Brèves H&M

Une baisse modérée des prix immobiliers à Paris...

En comparaison avec l’année dernière, le volume des ventes a chuté de 26 % de décembre 2012 à fin février 2013, selon les notaires franciliens. Seuls 29.500 logements anciens ont été vendus en Ile-de-France. A noter que dans Paris, la baisse des volumes est plus sensible avec -37 % et 6.300 ventes enregistrées. Quant aux prix, les notaires indiquent que le repli reste toujours très modéré « malgré une diminution sensible du nombre de ventes ». Les prix des logements anciens dans la région Ile-de-France, tous biens confondus, reculent de 0,8 %. Ce mouvement de recul se retrouve dans tous les départements de la région. « Toutefois, l’ampleur de ce mouvement est encore incertaine.

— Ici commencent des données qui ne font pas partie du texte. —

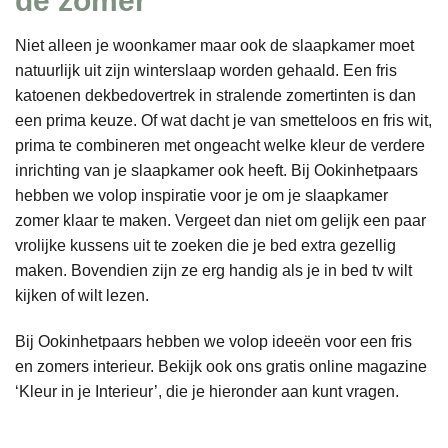
Niet alleen je woonkamer maar ook de slaapkamer moet
natuurlijk uit zijn winterslaap worden gehaald. Een fris
katoenen dekbedovertrek in stralende zomertinten is dan
een prima keuze. Of wat dacht je van smetteloos en fris wit,
prima te combineren met ongeacht welke kleur de verdere
inrichting van je slaapkamer ook heeft. Bij Ookinhetpaars
hebben we volop inspiratie voor je om je slaapkamer
zomer klaar te maken. Vergeet dan niet om gelijk een paar
vrolijke kussens uit te zoeken die je bed extra gezellig
maken. Bovendien zijn ze erg handig als je in bed tv wilt
kijken of wilt lezen.
Bij Ookinhetpaars hebben we volop ideeën voor een fris
en zomers interieur. Bekijk ook ons gratis online magazine
‘Kleur in je Interieur’, die je hieronder aan kunt vragen.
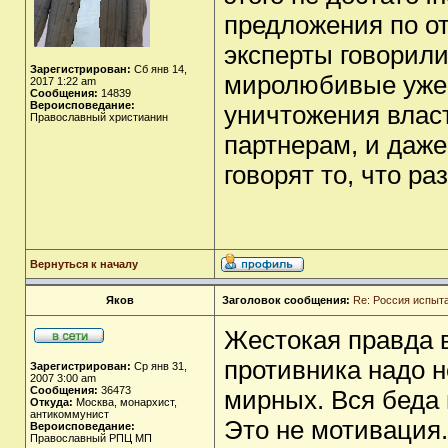
предложения по от
эксперты говорили
Зарегистрирован:
Сб янв 14,
миролюбивые уже 
2017 1:22 am
Сообщения:
14839
Вероисповедание:
уничтожения власт
Православный христианин
партнерам, и даже
говорят то, что р
Вернуться к началу
Яков
Заголовок сообщения:
Re: Россия испыт
Жестокая правда 
противника надо 
Зарегистрирован:
Ср янв 31,
2007 3:00 am
Сообщения:
36473
мирных. Вся беда 
Откуда:
Москва, монархист,
антикоммунист
Это не мотивация.
Вероисповедание:
Православный РПЦ МП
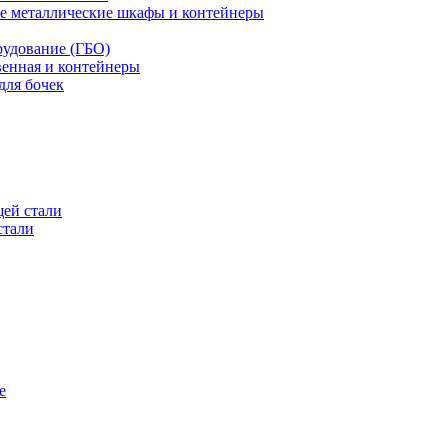
е металлические шкафы и контейнеры
рудование (ГБО)
венная и контейнеры
для бочек
ей стали
стали
е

Il faudra donc sans doute attendre encore les données du printemps pour préciser le niveau de variation des prix », précise le communiqué. 

... qui pourrait relancer le marché

Selon la FNAIM, et au regard des derniers chiffres sur l’immobilier du premier trimestre 2013, les prix des logements « sont désormais orientés à la baisse » et Paris, seul marché en hausse forte depuis quinze ans, « a lui aussi cessé de résister », indique Jean-François Buet, président de la Fnaim. En effet, l’immobilier baisse de 2,8 % en un an, et de 3,3 % à Paris. Selon ce dernier, « la question, maintenant, est de savoir si cette baisse de prix conjuguée à la faiblesse des taux va redonner de la vigueur au marché. Pour ma part, je n'ai pas de doute sur la réalité de ce ressort. Dans l'immobilier résidentiel, l'équation est redevenue favorable aux acquéreurs, sur fond de taux d'intérêt bas. La vitesse et l’intensité de la reprise seront certes variables selon les régions. Mais sur un point, en tout cas, un motif d’inquiétude peut être écarté : en aucune manière, des prémices de remontée du coût du crédit ne compromettront la reprise ». 

Une nouvelle version de RiskTolerance, un outil dédié au profilage client

RiskDesign, la société crée par Pierre-Laurent Fleury, le président de la société ManyMore, a lancé une nouvelle version de RiskTolerance, un outil conforme, selon le communiqué de presse, « aux exigences du régulateur relatives à la connaissance et au profilage des clients ». En s'appuyant sur des méthodes économétriques, le questionnaire RiskTolerance permet de mesurer la tolérance au risque et la tolérance aux pertes de chaque investisseur pour chacun de ses projets d'investissement.